Segment Open

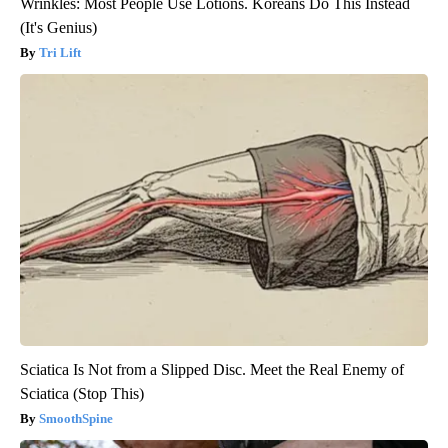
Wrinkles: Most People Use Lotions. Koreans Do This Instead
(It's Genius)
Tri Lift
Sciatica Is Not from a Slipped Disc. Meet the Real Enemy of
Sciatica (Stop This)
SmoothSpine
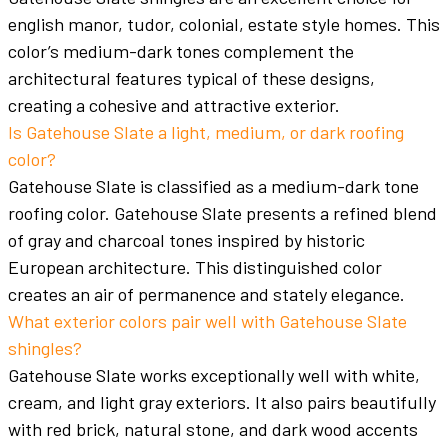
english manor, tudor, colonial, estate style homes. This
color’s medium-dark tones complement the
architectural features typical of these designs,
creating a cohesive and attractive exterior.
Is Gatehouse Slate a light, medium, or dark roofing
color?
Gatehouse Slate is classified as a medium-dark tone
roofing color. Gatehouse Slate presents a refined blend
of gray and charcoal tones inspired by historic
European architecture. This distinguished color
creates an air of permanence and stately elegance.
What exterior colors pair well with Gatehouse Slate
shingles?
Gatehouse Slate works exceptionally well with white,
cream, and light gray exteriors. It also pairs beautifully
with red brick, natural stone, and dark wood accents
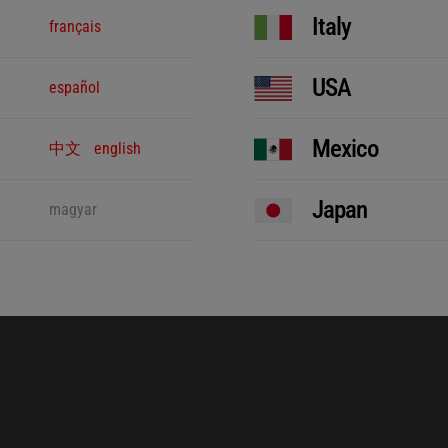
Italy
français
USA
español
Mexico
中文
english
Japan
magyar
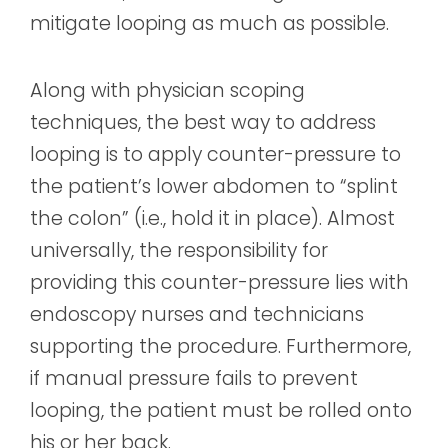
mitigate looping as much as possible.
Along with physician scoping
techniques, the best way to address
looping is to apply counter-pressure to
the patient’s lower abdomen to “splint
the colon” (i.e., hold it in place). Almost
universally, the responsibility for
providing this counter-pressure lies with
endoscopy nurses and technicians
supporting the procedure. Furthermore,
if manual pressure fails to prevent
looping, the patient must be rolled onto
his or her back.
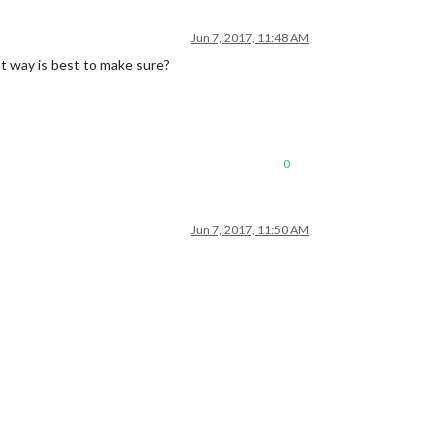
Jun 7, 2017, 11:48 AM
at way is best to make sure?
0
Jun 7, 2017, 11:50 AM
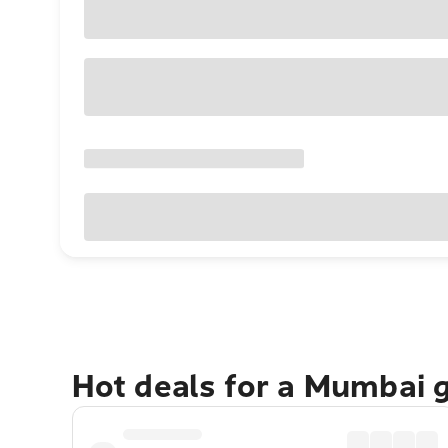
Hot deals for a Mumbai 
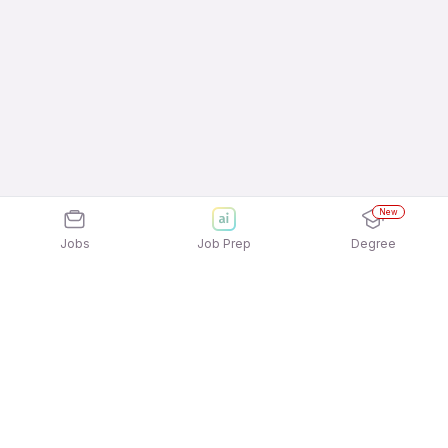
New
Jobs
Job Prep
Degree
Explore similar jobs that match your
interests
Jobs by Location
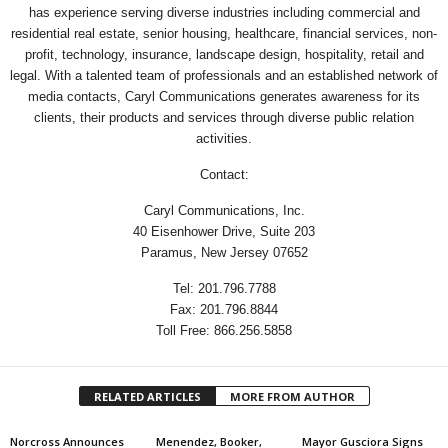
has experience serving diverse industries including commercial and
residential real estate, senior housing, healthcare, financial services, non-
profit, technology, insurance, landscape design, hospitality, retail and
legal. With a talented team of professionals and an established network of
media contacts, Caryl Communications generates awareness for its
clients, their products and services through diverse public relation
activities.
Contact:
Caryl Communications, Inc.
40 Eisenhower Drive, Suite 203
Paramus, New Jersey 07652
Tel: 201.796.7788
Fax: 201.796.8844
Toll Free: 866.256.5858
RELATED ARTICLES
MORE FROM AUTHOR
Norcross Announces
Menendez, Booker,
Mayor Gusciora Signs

Segment Closed

## The problem
Range to copy from the records above: the line containing "at way is best to make sure?" to the line containing "legal. With a", both included. Output those lines exactly and only those, skipping pictures.

## Answer to this task
at way is best to make sure?
0
Jun 7, 2017, 11:50 AM
Hot deals for a Mumbai 
New
Jobs
Job Prep
Degree
Explore similar jobs that match your
interests
Jobs by Location
has experience serving diverse industries including commercial and
residential real estate, senior housing, healthcare, financial services, non-
profit, technology, insurance, landscape design, hospitality, retail and
legal. With a talented team of professionals and an established network of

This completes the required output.